The Health Resources and Services Administration, the HHS agency that administers the National Vaccine Injury Compensation Program, requested the review. It marks the third time the IOM has reviewed adverse events since the compensation program was created by Congress in 1986 and the first time since 1994.
Committee chair Ellen Wright Clayton, M.D., J.D., professor of pediatrics and law, and director of the Center for Biomedical Ethics and Society at Vanderbilt University, called the report "the best analysis that's ever been done about potential adverse events" during an Aug. 25 media briefing.
"We have a lot of evidence that vaccines save lives and avert a lot of suffering," she said. "The side effects that we're talking about are relatively rare because it's hard to find them in the general population. The majority of them are short term or readily treated."
An IOM committee reviewed adverse event reports related to vaccines for hepatitis A; hepatitis B; human papillomavirus, or HPV; influenza; measles, mumps and rubella, or MMR; meningococcal disease; tetanus; and varicella. Based on the evidence, the committee assigned 158 vaccine and adverse event relationships to one of the following categories:
- evidence convincingly supports causal relationship;
- evidence favors acceptance of causal relationship;
- evidence favors rejection of causal relationship; and
- evidence is inadequate to accept or reject causal relationship.
★ ★ ★ ★ ★ ★ ★
EXERCISE DESCRIPTION:
Copy down the part of the vaccine review text that starts at "The Health Resources" and ends at "25 media briefing.", word for word. The data that comes next is separate material and has nothing to do with the vaccine review text.

DATA SECTION:
★ ★ ★ ★ ★ ★ ★
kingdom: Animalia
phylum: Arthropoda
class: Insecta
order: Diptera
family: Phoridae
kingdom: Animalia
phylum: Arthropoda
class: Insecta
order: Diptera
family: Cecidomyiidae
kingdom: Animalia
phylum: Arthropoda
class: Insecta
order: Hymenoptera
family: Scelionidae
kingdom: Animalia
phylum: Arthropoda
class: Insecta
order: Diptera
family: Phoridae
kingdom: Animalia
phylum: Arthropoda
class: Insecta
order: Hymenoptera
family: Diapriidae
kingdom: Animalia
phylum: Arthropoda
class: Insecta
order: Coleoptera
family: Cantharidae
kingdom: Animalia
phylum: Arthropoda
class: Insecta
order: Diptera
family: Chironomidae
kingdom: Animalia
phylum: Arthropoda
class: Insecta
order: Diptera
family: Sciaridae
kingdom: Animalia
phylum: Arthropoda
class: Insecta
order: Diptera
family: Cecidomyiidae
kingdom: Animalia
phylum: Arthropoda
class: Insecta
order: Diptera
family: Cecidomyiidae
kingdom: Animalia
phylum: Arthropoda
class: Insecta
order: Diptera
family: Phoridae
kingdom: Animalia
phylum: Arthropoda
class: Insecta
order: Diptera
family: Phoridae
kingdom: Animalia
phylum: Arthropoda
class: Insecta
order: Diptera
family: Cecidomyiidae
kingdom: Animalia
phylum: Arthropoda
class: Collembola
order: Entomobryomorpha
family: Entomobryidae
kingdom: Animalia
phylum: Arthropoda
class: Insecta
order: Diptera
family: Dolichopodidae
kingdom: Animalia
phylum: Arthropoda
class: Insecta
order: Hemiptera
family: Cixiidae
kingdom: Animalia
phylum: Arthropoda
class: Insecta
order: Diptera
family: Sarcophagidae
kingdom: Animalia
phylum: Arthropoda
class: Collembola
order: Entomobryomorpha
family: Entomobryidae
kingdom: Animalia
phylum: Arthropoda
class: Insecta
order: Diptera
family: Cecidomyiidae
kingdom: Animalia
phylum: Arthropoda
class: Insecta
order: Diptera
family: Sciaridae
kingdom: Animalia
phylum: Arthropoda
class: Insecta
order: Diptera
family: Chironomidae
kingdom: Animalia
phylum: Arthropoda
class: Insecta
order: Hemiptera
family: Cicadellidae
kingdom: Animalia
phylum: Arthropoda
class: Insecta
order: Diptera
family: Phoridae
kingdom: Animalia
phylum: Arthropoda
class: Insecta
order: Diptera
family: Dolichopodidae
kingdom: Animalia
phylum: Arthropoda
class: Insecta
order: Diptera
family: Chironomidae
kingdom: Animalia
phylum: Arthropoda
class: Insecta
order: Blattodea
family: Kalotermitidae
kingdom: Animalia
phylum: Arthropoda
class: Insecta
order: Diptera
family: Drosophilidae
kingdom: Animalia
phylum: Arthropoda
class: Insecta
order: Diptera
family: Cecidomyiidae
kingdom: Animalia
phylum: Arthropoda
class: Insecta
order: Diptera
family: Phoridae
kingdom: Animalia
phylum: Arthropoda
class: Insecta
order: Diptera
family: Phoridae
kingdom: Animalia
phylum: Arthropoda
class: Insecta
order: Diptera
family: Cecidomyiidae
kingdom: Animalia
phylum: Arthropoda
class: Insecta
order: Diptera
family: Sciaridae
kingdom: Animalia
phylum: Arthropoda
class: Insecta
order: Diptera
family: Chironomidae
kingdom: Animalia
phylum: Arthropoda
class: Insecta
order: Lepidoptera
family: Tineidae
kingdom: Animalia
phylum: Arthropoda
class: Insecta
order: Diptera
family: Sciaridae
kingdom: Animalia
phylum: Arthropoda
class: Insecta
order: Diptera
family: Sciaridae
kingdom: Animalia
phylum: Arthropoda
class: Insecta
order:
★ ★ ★ ★ ★ ★ ★
TASK OUTPUT:
The Health Resources and Services Administration, the HHS agency that administers the National Vaccine Injury Compensation Program, requested the review. It marks the third time the IOM has reviewed adverse events since the compensation program was created by Congress in 1986 and the first time since 1994.
Committee chair Ellen Wright Clayton, M.D., J.D., professor of pediatrics and law, and director of the Center for Biomedical Ethics and Society at Vanderbilt University, called the report "the best analysis that's ever been done about potential adverse events" during an Aug. 25 media briefing.